DeLonzor identities a number of reasons why this is so, including: 

  • "Misperceive the passage of time. Studies show that people who are consistently late underestimate how much time has passed. 
  • Underestimate how long things will take. Those who are consistently late typically underestimate how long it will take to do something, even when there’s plenty of evidence to the contrary…since they do that thing every single day, and it always takes longer than they think it will. What happens to the unpunctual is that they get stuck on the best time they ever did something in, even if it was an anomaly. 
  • Procrastinate in general. People who struggle with being late, are often prone to procrastination in all areas of their lives. This may be because they are more easily distracted than others or need a deadline to get motivated. 
  • Be easily distracted. Those who are easily distracted have difficulty being on time because on the way from point A to point B, they get pulled into point C. You’re headed out the door and figure it wouldn’t hurt to check your email before you go, and then as you check your email, you decide to check Facebook too, and before you know it, ten minutes have slipped away.
  • Need an external deadline to get motivated. Some people feel they work best under pressure, and can’t get going until a deadline is looming. At which point they go into mildly-panicked, hyper-drive mode."
So, for the habitually late - its obvious that changing this often life-long habit is a little more difficult than simply committing to be on time more often. It's a multi-step process that is deeply rooted in a persons psyche - that will require a patient approach - and patient expectations for those they are in frequent contact with. Habits are difficult to break. In fact, there is evidence to show that they cannot be broken - only replaced with other habits. A new behavior. Easier said than done, but here three ideas:
  • "Own up to the problem. When someone knows something is right and wants to do it, but fails at doing so, they often resort to rationalizations in order to soothe the dissonance between who they want to be and how they actually act. In the case of the unpunctual, this takes the form of deciding that being on time isn’t very important anyway, or that people who expect punctuality are unreasonably uptight, or in excusing their lateness by blaming certain circumstances…even if they face those same circumstances every single day. So the first step in overcoming lateness is to quit the rationalizations and take responsibility for the problem.
  • Redefine punctuality as a matter of integrity. It’s easiest to reach a goal when you feel a strong sense of purpose and motivation in doing so. Start viewing it as a matter of integrity — a way of keeping your promises and becoming a man of your word. Try to put yourself in the other person’s shoes and imagine the inconvenience your lateness will cause them. Once you form an inner conviction about the importance of punctuality, you can move from relying on external motivation (deadlines), to inner motivation (excellence).
  • Always shoot to arrive 15 minutes early.

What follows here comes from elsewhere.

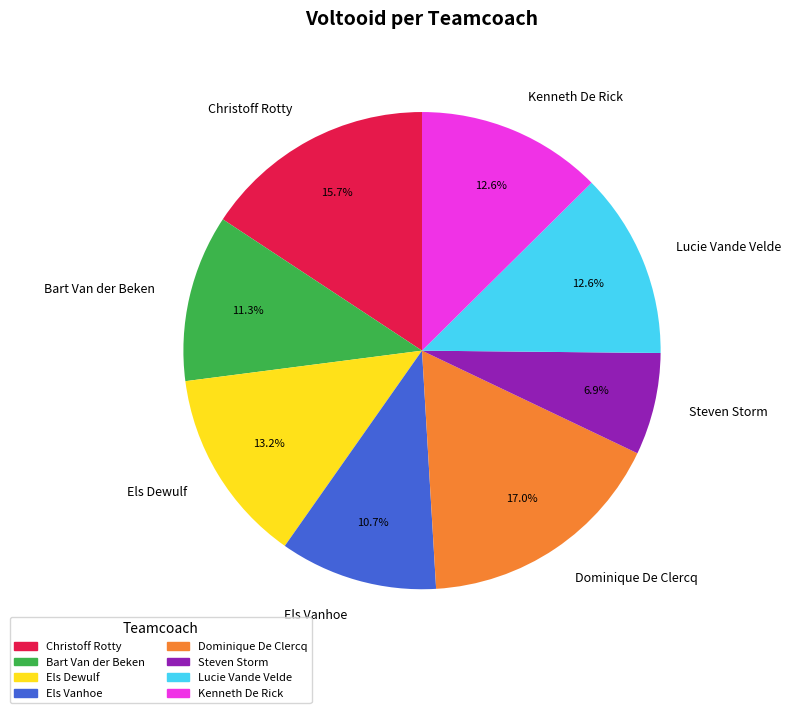

To the nearest percent, what is the difference between the Els Dewulf and Steven Storm slice percentages?

6%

There’s an old expression that if you’re on time, you’re late. The rule of men like Vince Lombardi and Horatio Nelson was to always aim to arrive 15 minutes early. Half the time, you’ll run into unexpected trouble — traffic, difficulty finding the building or a parking space — and end up right on time anyway. And the other half of the time, when you do arrive 15 minutes early, you’ll have a quarter of an hour to do something enjoyable or to get extra prepared for the meeting or interview."


  1. Love this one Stu! When I worked with the Austrian ski team, being late almost NEVER happened. When I worked with the Canadians it was a big problem. Just one part of being a pro. Ask Dan some time if he remembers the first 3 times Glenroy came to work out with him. Good story. Thanks for your blog, it is good reading.

  2. thanks Carson....will make sure I ask both Glenroy AND Dan - will be interested in how the responses differ!